▶
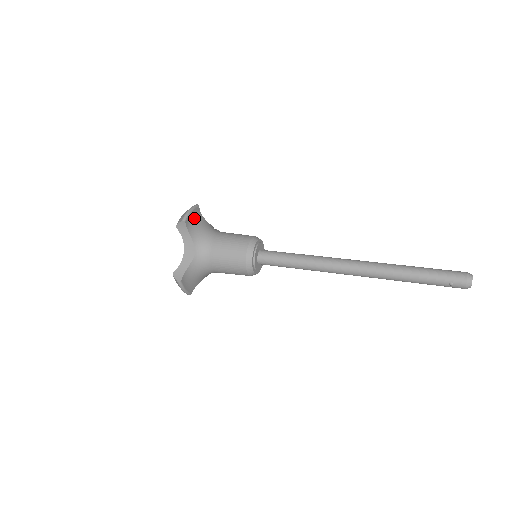
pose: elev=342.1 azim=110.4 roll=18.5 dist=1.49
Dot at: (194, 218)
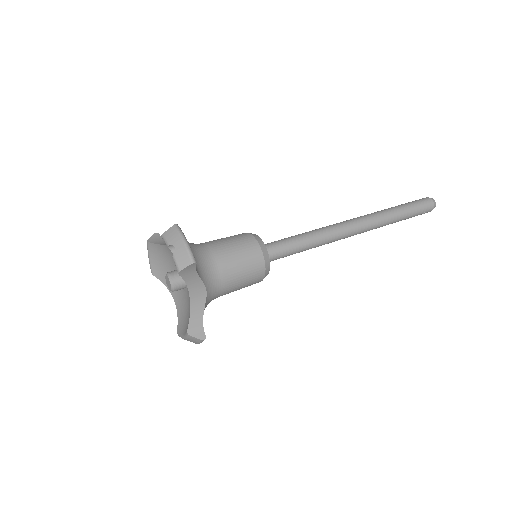
Dot at: occluded
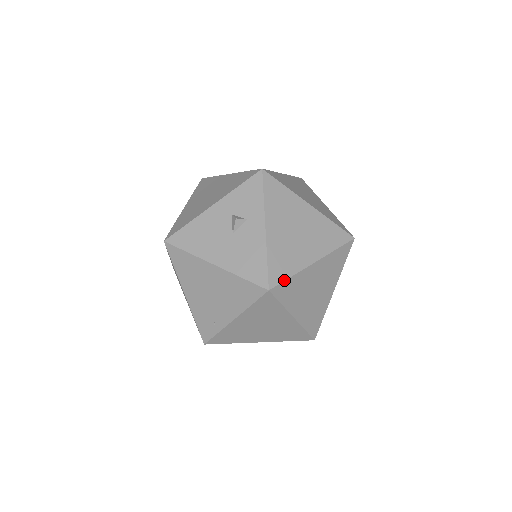
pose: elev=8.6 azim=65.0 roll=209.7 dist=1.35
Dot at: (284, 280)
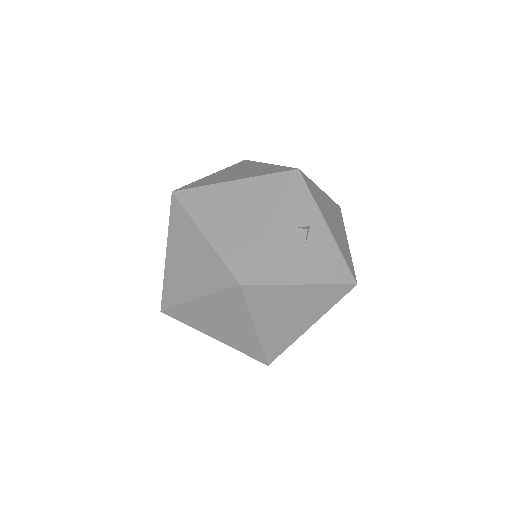
Dot at: occluded
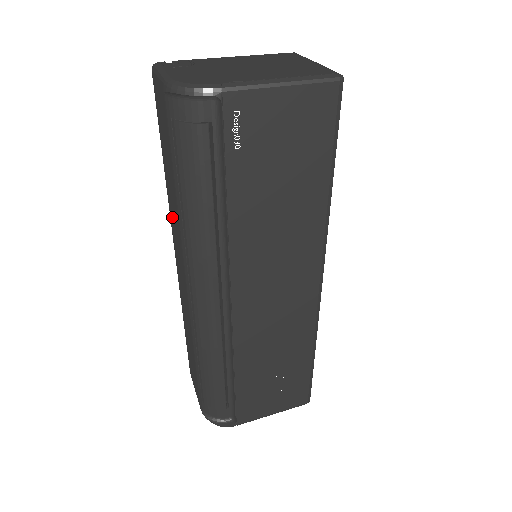
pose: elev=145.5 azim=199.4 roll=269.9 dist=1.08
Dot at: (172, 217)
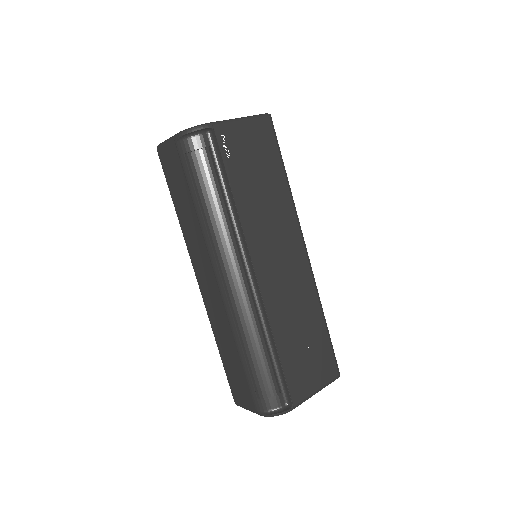
Dot at: (191, 243)
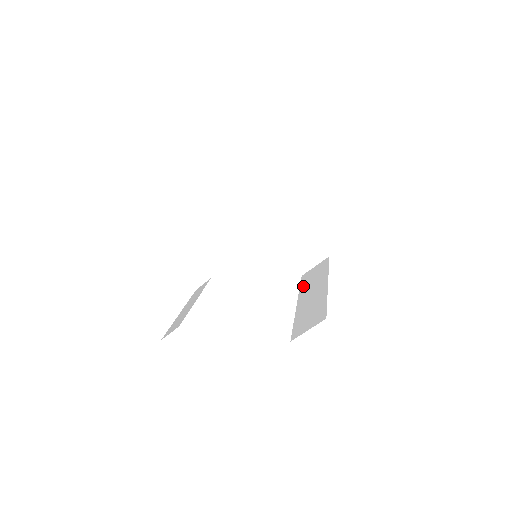
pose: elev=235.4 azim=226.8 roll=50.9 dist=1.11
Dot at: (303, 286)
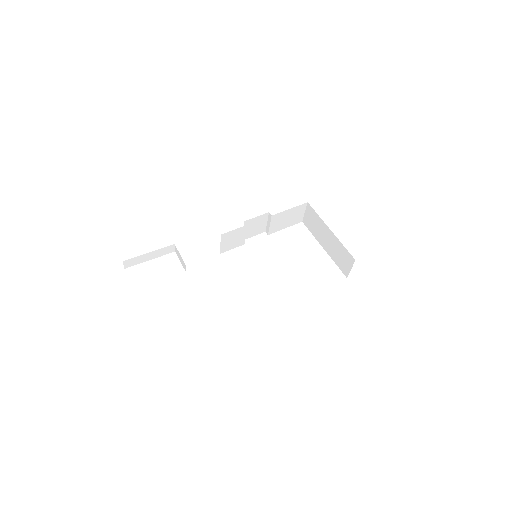
Dot at: occluded
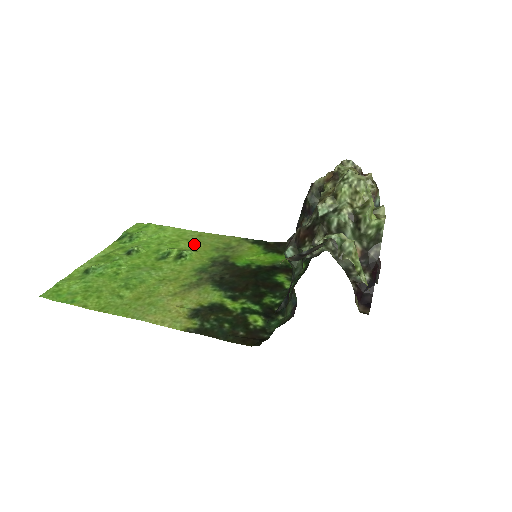
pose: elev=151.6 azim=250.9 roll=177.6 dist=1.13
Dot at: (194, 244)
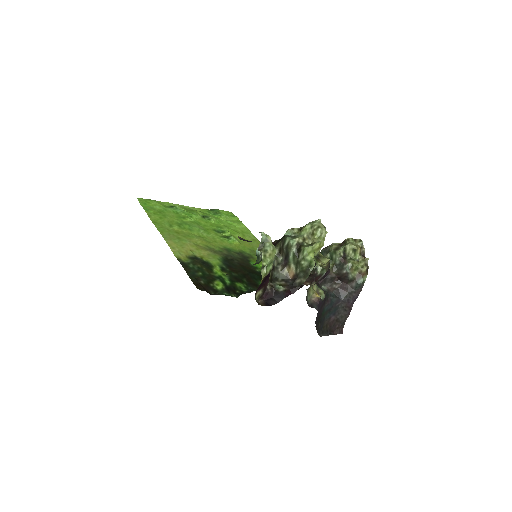
Dot at: occluded
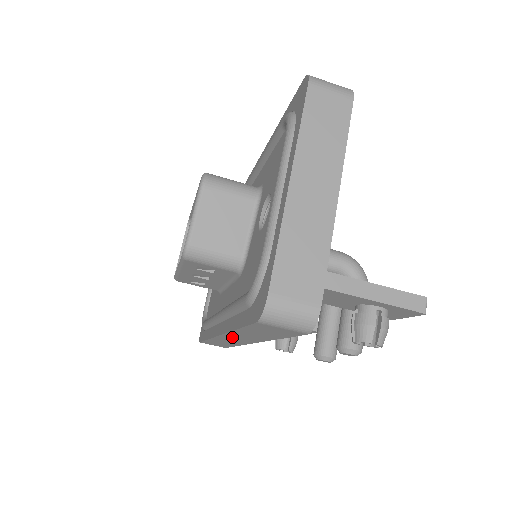
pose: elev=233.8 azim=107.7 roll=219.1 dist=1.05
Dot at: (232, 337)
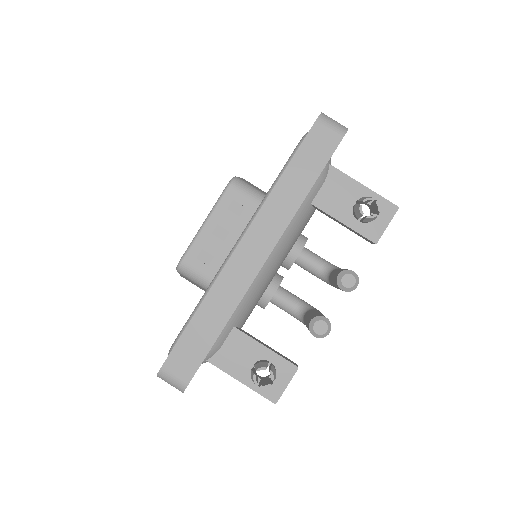
Dot at: (255, 235)
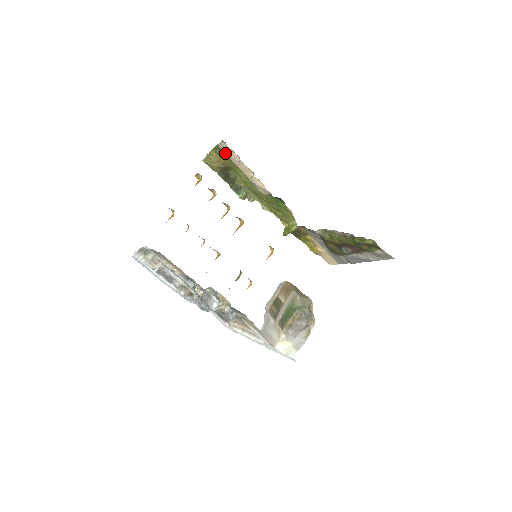
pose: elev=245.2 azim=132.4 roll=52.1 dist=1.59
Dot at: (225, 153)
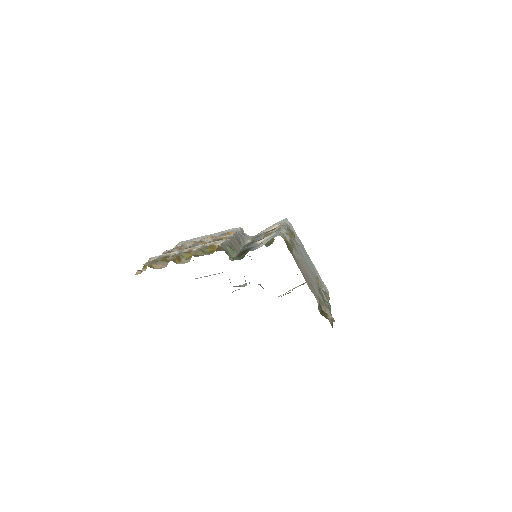
Dot at: occluded
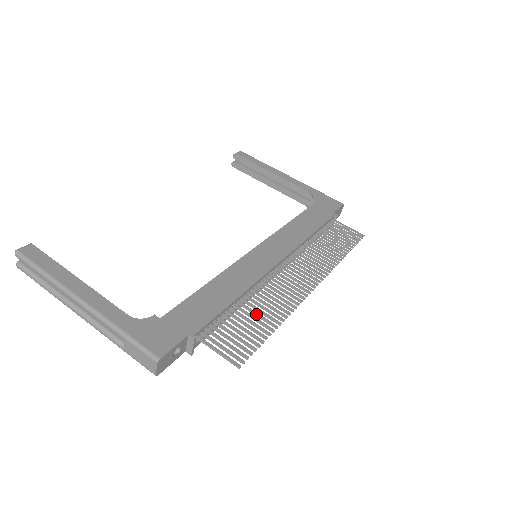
◀
Swap each "pose" in the material above for "camera", keep every other line unchanged, and leave the pictures out.

camera: elev=342.1 azim=110.4 roll=18.5 dist=1.49
Dot at: (194, 218)
Dot at: occluded
camera: elev=8.6 azim=65.0 roll=209.7 dist=1.35
Dot at: (284, 280)
Dot at: occluded
camera: elev=145.5 azim=199.4 roll=269.9 dist=1.08
Dot at: (172, 217)
Dot at: (191, 243)
camera: elev=235.4 azim=226.8 roll=50.9 dist=1.11
Dot at: (303, 286)
Dot at: occluded
camera: elev=151.6 azim=250.9 roll=177.6 dist=1.13
Dot at: (194, 244)
Dot at: occluded
camera: elev=233.8 azim=107.7 roll=219.1 dist=1.05
Dot at: (232, 337)
Dot at: (255, 235)
camera: elev=245.2 azim=132.4 roll=52.1 dist=1.59
Dot at: (225, 153)
Dot at: occluded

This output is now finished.